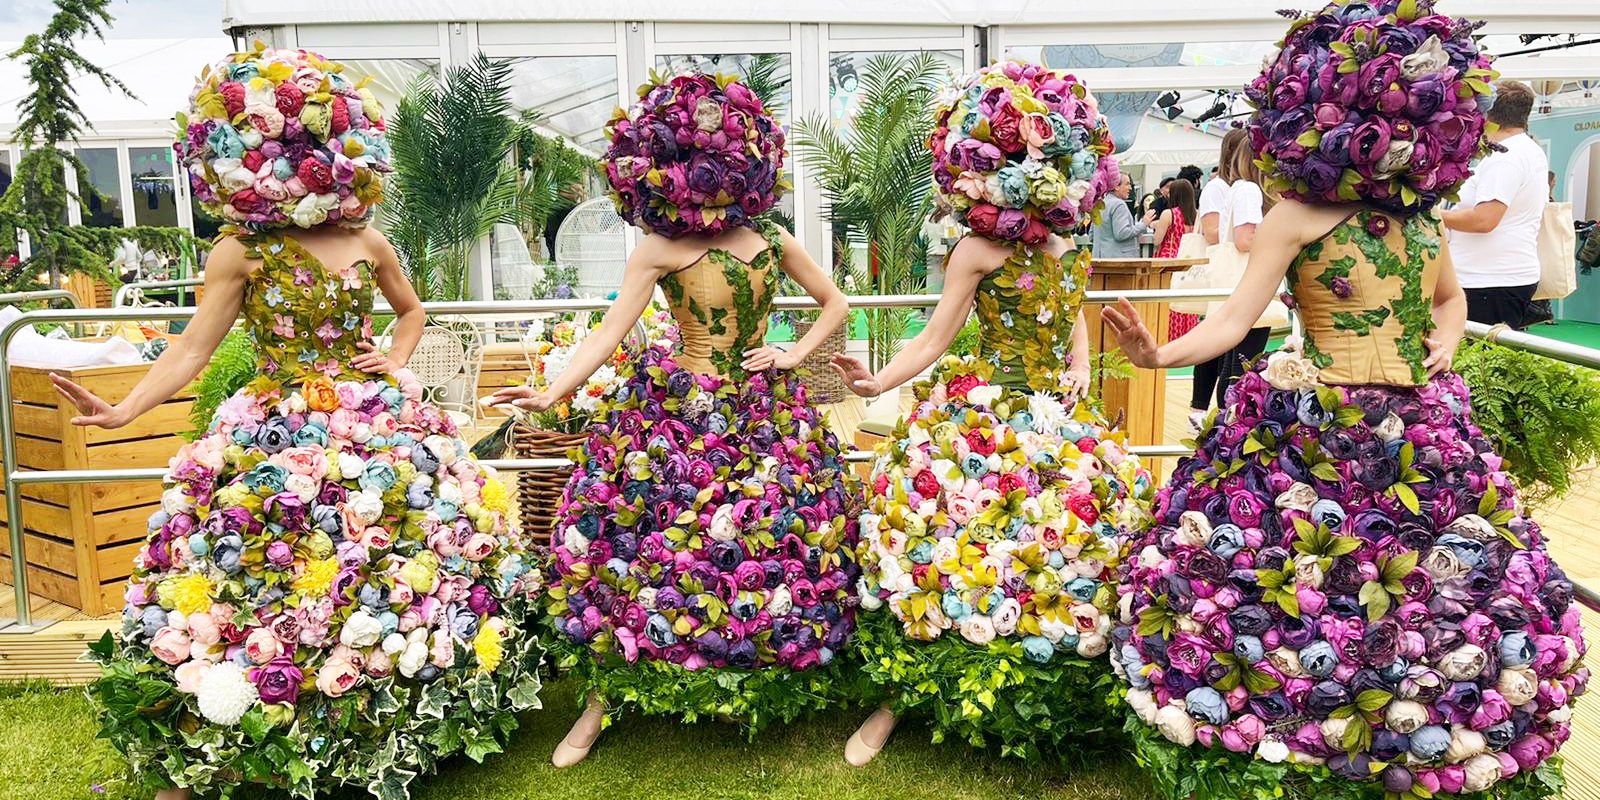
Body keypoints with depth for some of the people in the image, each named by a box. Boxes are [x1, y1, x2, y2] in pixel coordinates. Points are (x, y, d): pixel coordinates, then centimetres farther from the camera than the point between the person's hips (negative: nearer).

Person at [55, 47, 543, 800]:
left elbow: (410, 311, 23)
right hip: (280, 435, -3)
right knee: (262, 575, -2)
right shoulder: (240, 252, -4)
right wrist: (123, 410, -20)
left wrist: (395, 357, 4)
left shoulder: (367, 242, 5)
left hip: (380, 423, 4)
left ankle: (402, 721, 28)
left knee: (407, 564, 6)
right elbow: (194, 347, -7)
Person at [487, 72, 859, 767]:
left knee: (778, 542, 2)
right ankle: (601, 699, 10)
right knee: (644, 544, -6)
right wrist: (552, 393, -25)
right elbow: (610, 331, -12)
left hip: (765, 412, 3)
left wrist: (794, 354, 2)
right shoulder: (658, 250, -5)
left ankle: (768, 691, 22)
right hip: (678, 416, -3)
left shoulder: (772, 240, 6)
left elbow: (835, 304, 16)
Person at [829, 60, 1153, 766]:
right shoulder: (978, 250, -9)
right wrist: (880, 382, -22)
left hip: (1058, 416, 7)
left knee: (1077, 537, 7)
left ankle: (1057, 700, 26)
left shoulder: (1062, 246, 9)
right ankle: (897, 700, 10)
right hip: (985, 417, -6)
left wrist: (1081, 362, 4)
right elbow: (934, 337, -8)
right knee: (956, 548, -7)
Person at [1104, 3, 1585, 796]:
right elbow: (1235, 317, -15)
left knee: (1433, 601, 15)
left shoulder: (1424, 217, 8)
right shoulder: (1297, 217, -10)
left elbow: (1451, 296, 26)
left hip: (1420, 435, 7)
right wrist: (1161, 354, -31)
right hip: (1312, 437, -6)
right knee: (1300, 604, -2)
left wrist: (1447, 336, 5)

— PROMPT —
Lay out as a numbered list, with blank lines omitted, the part of the data that opens with the line containing "left shoulder: (1424, 217, 8)" and closes with the last line of the data.

— RESPONSE —
1. left shoulder: (1424, 217, 8)
2. right shoulder: (1297, 217, -10)
3. left elbow: (1451, 296, 26)
4. left hip: (1420, 435, 7)
5. right wrist: (1161, 354, -31)
6. right hip: (1312, 437, -6)
7. right knee: (1300, 604, -2)
8. left wrist: (1447, 336, 5)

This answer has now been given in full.